Rifugio anti-paranoia

Ieri pomeriggio sono andato allo Spazio Oberdan a vedere un film che era impossibile evitare: 17 proiezioni in 9 giorni, anche non volendo...Comunque, "Take Shelter" del regista americano sconosciuto (classe '78, alla sua seconda) Jeff Nichols, datato 2011, se di certo non merita tutta questa risonanza, tuttavia è un film che intrattiene e può essere visto da qualunque tipo di pubblico: a pensarci bene non è sulla bocca degli appassionati di film tipo "End of The World II" solo perché il finale lascia troppi spazi all'imaginazione, alle domande, al dubbio. Nichols, probabilmente, sa che il pubblico delle multisale UCI vuole pappa pronta e tutto apparecchiato, "quattro salti in sala", ma se ne frega e tira dritto davanti ai McCinema.
Premessa: se potete, evitate di leggere la trama prima della visione della pellicola, per me è un assioma, ma 'sta volta ci sono cascato per puro caso e un po' ho pagato dazio.

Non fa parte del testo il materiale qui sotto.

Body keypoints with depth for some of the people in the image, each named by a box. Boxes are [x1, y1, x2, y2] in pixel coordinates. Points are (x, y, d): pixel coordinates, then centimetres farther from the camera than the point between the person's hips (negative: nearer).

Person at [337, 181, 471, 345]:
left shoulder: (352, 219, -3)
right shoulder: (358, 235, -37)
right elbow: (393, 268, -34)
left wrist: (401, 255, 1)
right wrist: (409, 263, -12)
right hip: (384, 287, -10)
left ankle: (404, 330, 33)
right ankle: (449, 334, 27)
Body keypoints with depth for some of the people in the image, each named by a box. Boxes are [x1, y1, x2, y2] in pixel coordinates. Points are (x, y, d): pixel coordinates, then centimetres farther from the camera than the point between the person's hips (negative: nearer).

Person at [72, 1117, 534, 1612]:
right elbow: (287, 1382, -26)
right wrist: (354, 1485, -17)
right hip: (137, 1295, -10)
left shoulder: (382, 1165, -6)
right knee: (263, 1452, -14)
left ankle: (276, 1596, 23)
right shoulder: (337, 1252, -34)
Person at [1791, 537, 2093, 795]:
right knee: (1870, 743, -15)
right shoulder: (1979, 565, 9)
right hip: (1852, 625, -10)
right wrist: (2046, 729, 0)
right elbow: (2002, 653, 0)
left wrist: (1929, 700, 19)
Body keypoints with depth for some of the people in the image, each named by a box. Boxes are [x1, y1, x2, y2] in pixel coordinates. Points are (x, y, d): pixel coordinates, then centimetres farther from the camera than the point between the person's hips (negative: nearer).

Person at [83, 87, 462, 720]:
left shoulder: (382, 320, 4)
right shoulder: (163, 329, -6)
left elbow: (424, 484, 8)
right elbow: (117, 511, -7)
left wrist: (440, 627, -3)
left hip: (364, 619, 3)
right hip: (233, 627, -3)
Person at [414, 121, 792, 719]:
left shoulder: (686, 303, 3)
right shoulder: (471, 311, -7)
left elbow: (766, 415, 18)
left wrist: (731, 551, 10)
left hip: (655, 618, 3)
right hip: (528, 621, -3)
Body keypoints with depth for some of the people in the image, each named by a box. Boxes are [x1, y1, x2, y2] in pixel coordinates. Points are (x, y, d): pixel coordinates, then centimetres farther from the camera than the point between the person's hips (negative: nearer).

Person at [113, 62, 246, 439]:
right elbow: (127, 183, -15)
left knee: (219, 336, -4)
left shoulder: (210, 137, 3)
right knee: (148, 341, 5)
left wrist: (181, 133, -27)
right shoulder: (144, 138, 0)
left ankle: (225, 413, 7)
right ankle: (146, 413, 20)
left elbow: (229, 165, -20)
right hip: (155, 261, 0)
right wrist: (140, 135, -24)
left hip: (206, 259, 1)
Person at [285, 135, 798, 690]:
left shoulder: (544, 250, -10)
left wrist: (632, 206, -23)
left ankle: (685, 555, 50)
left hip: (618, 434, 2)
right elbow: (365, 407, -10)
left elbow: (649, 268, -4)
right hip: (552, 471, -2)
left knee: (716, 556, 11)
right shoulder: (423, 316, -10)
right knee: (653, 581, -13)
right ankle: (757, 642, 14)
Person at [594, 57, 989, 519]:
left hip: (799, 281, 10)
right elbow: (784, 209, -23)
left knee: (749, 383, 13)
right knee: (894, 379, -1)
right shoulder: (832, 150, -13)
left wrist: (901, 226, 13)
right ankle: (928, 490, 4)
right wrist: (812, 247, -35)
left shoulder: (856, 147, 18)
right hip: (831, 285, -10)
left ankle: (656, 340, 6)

"Take Shelter" è un film fanta-psicologico che trae qualche insegnamento da film del passato (non li elenco, sono ovvi e li avete visti) e punta tutto su una tensione latente (con la classica collaborazione del sonoro) dovuta ad un dubbio costante. E' vero o non è vero che...? Schema adottato dal cinema sin dagli albori, come prima dagli illusionisti e dalle religioni, che poi sono la stessa cosa. Nella vita, l'equivoco può essere così profondo da insinuarsi tra le sinapsi della nostra mente e dar luogo a qualche cortocircuito, sfociare in una patologia della psiche? Oppure vale il viceversa? Capirete bene, ora, la necessità della mia premessa: d'altronde nella nostra società, per nulla ipocrita!, a volte, se qualcuno afferma una cosa ed è vera, provata, tutto bene, altrimenti, questi è un pazzo (uhm, a ben vedere può essere considerato tale anche se dice cose provate, ma vabbè questo è tutta un'altra storia...); questa la finestra del film sul tema follia. Perciò conoscere la trama non è un dettaglio trascurabile (pensate se ne "Il sesto senso" voi sapeste già che). Uno potrebbe dire che "Non conta conoscere il finale o no, il film narra di una malattia", però il finale gioca troppo con le carte e il castello, allora, non regge; a meno che i castelli siano diventati due...
Spese queste illuminanti righe, concludo dicendo che la recitazione dei protagonisti non mi ha soddisfatto (Michael "Cristiano De André" Shannon, piuttosto statico, a parte l'esplosione rabbiosa al pranzo di gala, ma forse lo è anche un pazzo, in effetti), la più brava è la bambina, e la sceneggiatura in alcuni punti è davvero banalotta (e mancano i soldi e l'amico si arrabbia), però il regista il suo lo ha fatto, perché in film di questo tipo (Hitchcock docet) la "temperatura" è tutto, basta che si abbassi di un grado e tac, il piatto è andato. Invece, ripensando alla pellicola di Nichols, viene in mente che si sarebbe potuto stare in sala anche qualche ora in più, allo spiedo...e non è poco.